Die Zeugin P. lernte am späten Abend des 21. Juli 2006 bei Alkoholkonsum in einer größeren Runde an einem Imbiss den Angeklagten kennen. Der Angeklagte - mit einer Blutalkoholkonzentration von 2 bis 3 % alkoholisiert - begleitete schließlich die Zeugin, nachdem diese geäußert hatte, dass mit demjenigen, der sie nach Hause bringen würde, sexuell "noch etwas laufen" würde.

Der Angeklagte und die Zeugin versuchten einvernehmlich, den vaginalen Geschlechtsverkehr durchzuführen. Nach fünf bis zehn Minuten wandte sich die Zeugin P. von dem Angeklagten ab; sie forderte ihn auf, sich anzuziehen und die Wohnung zu verlassen. "Der Angeklagte (...) schrie die Zeugin daraufhin an, sie solle weitermachen, würgte sie am Hals und begann wie verrückt auf das Gesicht der Zeugin einzuschlagen. Danach ergriff (er) sie fest an beiden Oberarmen und drückte ihren Oberkörper anschließend zurück auf die Couch. Die Zeugin, deren Gesicht blutverschmiert war, begann daraufhin in Todesangst den Angeklagten, der zumindest in diesem Moment eine Erektion hatte, oral zu befriedigen, ohne dass es dabei allerdings zu einem Samenerguss des Angeklagten gekommen war" (UA S. 5).
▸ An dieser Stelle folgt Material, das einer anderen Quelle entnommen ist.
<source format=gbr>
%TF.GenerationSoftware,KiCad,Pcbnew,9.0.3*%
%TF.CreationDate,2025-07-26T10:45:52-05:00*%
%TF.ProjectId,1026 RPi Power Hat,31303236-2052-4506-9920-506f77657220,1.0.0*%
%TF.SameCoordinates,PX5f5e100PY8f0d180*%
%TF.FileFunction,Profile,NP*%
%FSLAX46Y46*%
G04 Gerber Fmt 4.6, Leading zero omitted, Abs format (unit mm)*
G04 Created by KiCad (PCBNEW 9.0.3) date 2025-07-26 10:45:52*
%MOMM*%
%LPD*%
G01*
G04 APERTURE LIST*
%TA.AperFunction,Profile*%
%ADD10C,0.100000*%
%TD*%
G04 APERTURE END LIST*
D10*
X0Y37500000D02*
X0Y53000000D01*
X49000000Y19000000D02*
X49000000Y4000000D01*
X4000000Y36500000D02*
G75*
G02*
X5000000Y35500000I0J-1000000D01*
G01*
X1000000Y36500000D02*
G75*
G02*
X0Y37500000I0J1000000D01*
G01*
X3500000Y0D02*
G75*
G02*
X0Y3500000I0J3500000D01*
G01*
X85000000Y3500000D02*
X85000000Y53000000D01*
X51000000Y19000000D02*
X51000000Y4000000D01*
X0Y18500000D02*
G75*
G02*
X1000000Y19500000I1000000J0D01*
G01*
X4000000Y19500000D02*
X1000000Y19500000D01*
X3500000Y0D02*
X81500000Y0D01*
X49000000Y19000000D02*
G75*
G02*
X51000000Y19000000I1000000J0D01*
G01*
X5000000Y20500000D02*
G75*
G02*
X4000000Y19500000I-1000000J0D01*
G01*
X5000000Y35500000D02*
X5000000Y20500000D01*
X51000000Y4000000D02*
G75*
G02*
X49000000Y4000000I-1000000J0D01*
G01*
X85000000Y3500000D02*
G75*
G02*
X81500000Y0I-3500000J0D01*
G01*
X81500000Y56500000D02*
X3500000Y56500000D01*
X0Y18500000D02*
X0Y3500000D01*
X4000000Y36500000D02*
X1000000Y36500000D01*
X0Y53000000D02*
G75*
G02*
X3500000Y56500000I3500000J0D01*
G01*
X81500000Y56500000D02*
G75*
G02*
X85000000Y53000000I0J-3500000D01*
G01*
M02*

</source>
Der Angeklagte verursachte bei der Geschädigten u. a. mehrere Mittelgesichtsfrakturen und einen Bruch eines kleinen Fingers, die operativ versorgt werden mussten. Bleibende Schäden oder Beeinträchtigungen hat die Zeugin nicht davongetragen.

2. Der Strafausspruch, den das Landgericht dem gemäß §§ 21 , 49 Abs. 1 StGB gemilderten Regelstrafrahmen des § 177 Abs. 4 Nr. 2a StGB entnommen hat, begegnet in mehrfacher Hinsicht durchgreifenden Bedenken.
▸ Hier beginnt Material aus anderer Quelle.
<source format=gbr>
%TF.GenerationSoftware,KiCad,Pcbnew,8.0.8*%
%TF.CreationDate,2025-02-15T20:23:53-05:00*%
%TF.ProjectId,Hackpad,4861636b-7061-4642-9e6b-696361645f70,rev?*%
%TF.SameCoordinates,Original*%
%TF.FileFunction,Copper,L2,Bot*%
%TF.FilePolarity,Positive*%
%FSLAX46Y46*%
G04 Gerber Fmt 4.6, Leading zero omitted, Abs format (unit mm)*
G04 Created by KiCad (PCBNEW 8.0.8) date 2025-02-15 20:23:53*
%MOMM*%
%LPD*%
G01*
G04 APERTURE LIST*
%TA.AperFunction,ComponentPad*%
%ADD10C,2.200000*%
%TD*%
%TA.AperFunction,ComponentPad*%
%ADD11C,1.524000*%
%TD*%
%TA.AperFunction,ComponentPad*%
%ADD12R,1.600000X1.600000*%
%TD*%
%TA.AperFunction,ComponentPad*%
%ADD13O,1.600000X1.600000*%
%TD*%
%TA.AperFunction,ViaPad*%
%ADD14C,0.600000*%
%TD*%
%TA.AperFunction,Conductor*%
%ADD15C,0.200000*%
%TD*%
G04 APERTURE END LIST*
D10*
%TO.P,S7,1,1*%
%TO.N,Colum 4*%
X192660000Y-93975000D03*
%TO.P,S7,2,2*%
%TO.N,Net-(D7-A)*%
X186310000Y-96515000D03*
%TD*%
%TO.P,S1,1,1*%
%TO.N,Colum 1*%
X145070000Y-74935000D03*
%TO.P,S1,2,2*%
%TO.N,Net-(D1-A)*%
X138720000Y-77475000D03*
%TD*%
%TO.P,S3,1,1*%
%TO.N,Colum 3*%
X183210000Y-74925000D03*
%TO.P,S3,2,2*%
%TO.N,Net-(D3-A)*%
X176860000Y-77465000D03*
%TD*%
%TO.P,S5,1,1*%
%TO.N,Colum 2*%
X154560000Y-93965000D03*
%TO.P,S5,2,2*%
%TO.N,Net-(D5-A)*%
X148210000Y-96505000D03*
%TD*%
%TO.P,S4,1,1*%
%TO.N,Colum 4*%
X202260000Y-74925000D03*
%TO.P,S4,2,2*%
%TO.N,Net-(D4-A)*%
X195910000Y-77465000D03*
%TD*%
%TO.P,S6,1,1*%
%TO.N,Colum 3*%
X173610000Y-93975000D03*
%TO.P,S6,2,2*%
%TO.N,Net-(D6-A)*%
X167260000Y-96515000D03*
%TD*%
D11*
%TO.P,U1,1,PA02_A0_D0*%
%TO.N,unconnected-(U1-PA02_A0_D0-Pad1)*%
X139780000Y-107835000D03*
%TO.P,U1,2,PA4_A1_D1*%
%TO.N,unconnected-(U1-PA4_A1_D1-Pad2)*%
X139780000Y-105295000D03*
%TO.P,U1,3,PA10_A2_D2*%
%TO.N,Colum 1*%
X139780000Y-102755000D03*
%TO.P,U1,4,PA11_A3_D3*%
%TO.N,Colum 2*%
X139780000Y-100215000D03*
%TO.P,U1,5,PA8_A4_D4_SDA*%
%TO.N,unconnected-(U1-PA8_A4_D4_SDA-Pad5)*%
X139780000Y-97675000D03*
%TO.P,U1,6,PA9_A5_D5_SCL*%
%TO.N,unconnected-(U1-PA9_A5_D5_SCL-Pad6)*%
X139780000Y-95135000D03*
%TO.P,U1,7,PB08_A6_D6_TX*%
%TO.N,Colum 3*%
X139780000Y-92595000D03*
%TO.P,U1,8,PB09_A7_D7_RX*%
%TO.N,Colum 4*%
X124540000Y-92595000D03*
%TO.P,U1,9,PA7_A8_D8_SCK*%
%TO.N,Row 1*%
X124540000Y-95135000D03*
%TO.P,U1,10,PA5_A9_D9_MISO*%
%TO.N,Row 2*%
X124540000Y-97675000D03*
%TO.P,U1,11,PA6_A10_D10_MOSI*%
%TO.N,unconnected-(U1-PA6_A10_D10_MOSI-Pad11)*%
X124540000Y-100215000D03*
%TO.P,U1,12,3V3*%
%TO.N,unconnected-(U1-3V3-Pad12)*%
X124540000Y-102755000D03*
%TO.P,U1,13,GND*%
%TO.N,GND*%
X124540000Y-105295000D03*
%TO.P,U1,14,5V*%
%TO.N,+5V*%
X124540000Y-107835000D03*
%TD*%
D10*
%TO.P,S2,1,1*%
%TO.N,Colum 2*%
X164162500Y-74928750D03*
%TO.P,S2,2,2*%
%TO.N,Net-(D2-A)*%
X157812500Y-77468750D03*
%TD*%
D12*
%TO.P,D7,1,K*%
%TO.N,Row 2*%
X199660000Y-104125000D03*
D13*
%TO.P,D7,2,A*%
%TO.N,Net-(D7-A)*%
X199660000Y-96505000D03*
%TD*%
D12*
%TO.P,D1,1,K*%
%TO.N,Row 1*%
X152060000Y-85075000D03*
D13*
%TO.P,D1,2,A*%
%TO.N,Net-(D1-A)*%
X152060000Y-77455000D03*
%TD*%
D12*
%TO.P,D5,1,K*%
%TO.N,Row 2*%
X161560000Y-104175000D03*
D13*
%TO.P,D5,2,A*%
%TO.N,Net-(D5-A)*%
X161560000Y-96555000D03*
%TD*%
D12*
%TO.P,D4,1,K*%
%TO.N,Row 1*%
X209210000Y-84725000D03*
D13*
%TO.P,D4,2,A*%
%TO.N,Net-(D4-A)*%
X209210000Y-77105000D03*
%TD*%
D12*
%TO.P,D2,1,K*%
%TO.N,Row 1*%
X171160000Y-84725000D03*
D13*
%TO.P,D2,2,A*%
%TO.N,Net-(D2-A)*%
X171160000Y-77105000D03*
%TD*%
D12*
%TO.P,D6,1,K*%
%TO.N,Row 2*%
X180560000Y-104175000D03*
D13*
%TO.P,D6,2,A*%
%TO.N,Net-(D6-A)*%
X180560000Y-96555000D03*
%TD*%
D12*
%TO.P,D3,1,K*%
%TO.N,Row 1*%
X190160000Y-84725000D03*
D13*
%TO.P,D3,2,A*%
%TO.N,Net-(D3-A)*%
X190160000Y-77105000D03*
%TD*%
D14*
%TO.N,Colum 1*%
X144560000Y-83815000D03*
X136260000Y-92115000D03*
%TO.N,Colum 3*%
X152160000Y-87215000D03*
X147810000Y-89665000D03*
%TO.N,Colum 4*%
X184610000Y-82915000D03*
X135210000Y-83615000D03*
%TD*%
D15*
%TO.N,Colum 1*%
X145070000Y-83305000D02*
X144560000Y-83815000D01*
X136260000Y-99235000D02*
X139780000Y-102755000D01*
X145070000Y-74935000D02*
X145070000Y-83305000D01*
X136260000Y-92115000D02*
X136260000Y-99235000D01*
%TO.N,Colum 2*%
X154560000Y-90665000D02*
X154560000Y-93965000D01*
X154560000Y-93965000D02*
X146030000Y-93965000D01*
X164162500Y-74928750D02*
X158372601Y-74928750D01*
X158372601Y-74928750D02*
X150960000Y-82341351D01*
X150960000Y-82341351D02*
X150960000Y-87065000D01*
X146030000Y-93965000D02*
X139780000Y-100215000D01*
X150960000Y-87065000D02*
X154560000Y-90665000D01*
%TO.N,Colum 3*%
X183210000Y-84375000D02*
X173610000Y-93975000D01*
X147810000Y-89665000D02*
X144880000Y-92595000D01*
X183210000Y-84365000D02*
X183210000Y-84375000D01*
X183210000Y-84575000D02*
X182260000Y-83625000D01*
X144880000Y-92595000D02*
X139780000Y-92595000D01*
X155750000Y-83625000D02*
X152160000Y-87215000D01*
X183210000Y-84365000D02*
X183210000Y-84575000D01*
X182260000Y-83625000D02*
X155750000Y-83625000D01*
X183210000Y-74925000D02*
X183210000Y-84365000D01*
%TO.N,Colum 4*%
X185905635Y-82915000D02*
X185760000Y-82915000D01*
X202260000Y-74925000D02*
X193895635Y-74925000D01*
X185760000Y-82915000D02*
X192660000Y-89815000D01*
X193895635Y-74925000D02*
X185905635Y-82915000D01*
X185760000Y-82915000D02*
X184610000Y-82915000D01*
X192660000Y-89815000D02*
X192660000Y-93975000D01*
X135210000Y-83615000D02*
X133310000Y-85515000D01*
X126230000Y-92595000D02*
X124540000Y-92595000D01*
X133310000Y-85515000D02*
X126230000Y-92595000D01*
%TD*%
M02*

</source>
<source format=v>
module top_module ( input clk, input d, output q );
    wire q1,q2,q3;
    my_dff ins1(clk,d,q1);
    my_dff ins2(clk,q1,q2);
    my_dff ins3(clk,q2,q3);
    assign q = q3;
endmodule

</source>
a) Der Angeklagte ist nicht, was das Landgericht annimmt, mehrfach einschlägig vorbestraft, sondern lediglich durch einen Strafbefehl vom 3. Januar 2002 wegen Körperverletzung in Tateinheit mit Beleidigung zu einer Geldstrafe von 40 Tagessätzen zu je 25 Euro. Auch die weiteren vier Verurteilungen wegen zwei Verkehrsdelikten und drei Diebstahlstaten sind in drei Strafbefehlen und einer Verurteilung durch den Strafrichter mit ebenfalls noch geringen Geldstrafen geahndet worden.

b) Das Landgericht lässt unbeachtet, dass die brutale Vorgehensweise, die bei der Strafrahmenwahl und bei der allgemeinen Strafzumessung Berücksichtigung gefunden hat (vgl. dazu BGH NJW 2001, 836 , 838, insoweit nicht in BGHSt 46, 225 ff. abgedruckt), als Art der Tatausführung sich ersichtlich aus dem die Annahme erheblich verminderter Steuerungsfähigkeit (nicht Einsichtsfähigkeit; vgl. Tröndle/Fischer StGB 54. Aufl. § 21 Rdn. 3) begründenden Zustand des Angeklagten erklärt (vgl. BGHR StGB § 21 Strafzumessung 18; BGH NJW aaO.).

c) Ferner ist die strafschärfende Erwägung, dass der Angeklagte "zugleich eine Vergewaltigung begangen hat" (UA S. 13) nicht nachvollziehbar.

3. Demnach muss die Strafe, die entgegen der Auffassung des Generalbundesanwalts ungeachtet der gewichtigen Verletzungen der Geschädigten nicht als jedenfalls angemessen nach § 354 Abs. 1a Satz 1 StPO zu bestätigen ist, von einem neuen Tatrichter neu bemessen werden. Der Aufhebung von Feststellungen bedarf es bei dem hier vorliegenden bloßen Wertungsfehler nicht. Der neue Tatrichter wird weitergehende Feststellungen treffen können, die freilich nicht zu den bisher getroffenen in Widerspruch treten dürfen.